Je l’ai déjà évoqué : un regret marque pour moi chaque année le 8 mai comme le 11 novembre. Aucune allusion n’y est faite à la construction européenne qui est pourtant la plus belle réponse qui ait été donnée à la suite des 3 conflits 70-14/18-40-45. Le consul général d’Allemagne est constamment présent, mais pas invité au rang des officiels alors que rien ne l’empêcherait. Nulle évocation dans le traditionnel message du Ministre de la Défense et surtout, nul hymne européen, pourtant si beau et si grandiose, qui viendrait prolonger notre Marseillaise.

Tant que nous ne saurons pas mieux incarner l’Europe, en montrer la grandeur en même temps que la familiarité chaleureuse, elle continuera de s’abîmer et de s’enliser au bénéfice des égoïsmes nationaux et du repli sur soi.

A Françoise Olivier-Coupeau

Elle n’avait pas choisi le panache mais la discrétion et je ne lui rend hommage qu’aujourd’hui parce qu’elle-même avait choisi de ne pas rendre publique sa maladie.

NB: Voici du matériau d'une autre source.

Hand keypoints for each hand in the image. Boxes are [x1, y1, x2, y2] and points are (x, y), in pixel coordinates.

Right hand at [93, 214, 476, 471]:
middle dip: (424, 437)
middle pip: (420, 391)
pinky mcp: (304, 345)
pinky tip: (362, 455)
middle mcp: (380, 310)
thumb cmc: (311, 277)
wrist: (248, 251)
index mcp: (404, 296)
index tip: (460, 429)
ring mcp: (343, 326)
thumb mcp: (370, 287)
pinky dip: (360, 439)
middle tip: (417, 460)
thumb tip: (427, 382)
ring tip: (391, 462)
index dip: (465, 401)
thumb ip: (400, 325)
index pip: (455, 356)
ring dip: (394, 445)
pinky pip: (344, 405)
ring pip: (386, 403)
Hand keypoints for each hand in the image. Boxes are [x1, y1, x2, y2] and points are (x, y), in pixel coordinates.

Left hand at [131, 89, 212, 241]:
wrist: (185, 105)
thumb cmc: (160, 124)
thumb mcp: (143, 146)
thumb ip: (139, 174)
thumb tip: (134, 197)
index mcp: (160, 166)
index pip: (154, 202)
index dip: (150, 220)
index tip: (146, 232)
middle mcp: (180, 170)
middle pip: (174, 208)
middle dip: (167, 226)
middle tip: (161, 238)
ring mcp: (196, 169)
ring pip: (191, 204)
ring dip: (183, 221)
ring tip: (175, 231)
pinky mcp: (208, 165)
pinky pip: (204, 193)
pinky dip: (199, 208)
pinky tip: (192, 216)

Françoise Olivier-Coupeau, députée du Morbihan, est morte le 4 mai à 51 ans, une trentaine d’heures après Patrick Roy. Leur combat a été à la fois le même, face au même risque, aux mêmes épreuves, aux mêmes traitements mais il a été aussi très différent, parce que le cancer était différent mais surtout parce que leur personnalité était radicalement opposée.

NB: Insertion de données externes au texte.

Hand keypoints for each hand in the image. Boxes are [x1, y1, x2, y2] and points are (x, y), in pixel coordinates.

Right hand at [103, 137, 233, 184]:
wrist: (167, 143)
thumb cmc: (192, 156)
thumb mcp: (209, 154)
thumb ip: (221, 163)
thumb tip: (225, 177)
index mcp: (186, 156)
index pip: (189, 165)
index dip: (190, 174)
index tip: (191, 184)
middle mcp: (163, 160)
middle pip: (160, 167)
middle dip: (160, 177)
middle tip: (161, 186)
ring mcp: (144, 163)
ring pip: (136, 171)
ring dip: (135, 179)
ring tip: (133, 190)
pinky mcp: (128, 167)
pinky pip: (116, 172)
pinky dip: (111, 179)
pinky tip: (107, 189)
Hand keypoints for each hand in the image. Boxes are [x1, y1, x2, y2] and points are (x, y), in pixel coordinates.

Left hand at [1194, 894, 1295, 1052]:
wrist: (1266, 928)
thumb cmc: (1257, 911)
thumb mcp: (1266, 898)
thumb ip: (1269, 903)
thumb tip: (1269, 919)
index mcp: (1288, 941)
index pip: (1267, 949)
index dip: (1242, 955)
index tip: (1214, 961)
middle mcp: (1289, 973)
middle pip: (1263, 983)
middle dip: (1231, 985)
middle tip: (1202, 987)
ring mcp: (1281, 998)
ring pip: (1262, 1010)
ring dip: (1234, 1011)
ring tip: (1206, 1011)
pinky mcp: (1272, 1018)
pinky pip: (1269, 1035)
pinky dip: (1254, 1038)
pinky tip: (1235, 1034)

La maladie de Françoise a duré plusieurs années. Elle connaissait déjà tout de son cancer lors de son élection en 2007 et s’est battue jour après jour, toujours présente à l’Assemblée sauf dans les épisodes d’aggravation et de reprise des traitements. Elle nous a époustouflé de courage en acceptant des missions qui demandaient beaucoup de résistance et d’énergie.

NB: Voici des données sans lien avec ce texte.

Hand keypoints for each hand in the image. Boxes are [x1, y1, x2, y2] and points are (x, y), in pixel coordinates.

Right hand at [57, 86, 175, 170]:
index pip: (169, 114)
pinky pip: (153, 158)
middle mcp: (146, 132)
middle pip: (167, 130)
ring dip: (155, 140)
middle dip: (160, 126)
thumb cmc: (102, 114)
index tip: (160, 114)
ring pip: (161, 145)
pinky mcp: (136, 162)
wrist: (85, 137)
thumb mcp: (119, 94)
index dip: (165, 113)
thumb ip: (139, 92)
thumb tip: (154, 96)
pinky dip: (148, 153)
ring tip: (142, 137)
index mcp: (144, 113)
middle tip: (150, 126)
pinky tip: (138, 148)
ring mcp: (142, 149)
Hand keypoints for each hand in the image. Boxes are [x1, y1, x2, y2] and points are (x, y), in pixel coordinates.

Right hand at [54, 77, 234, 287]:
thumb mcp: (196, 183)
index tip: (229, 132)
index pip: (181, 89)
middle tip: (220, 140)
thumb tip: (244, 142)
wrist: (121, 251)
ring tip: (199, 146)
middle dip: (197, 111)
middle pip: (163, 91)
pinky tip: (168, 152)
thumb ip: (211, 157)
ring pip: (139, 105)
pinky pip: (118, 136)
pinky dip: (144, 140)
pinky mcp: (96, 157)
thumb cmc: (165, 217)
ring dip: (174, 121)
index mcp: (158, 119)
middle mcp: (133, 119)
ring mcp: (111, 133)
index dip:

Membre de la commission de la Défense, elle s’est rendue sur le terrain avec nos soldats en Afghanistan et elle a « crapauté » avec eux. C’est à cette occasion que nous avons le plus parlé, particulièrement sur le sujet trop ignoré qu’est la place de la culture du pavot et de la fabrication de la drogue dans les enjeux du conflit. Comme moi, elle pensait qu’un rôle important de nos forces était de favoriser et de financer la substitution de la culture du pavot par celle du safran, plus rentable pour les agriculteurs et moins soumise à des réseaux criminels.

Françoise était bretonne et nous n’avons jamais parlé directement de sa maladie mais ses proches collègues me tenaient au courant. Je lui ai écrit la veille de sa mort : elle n’aura jamais cette lettre.

Ces deux morts dans un si court espace de temps ont beaucoup marqué nos journées à l’Assemblée cette semaine. Partout, on sentait la gravité et l’émotion.

Françoise non plus que Patrick n’ont pas été « mes » malades. Mais ils ont rejoint beaucoup d’entre eux au panthéon de ceux qui m’ont impressionnée par leur force de caractère et leur dignité.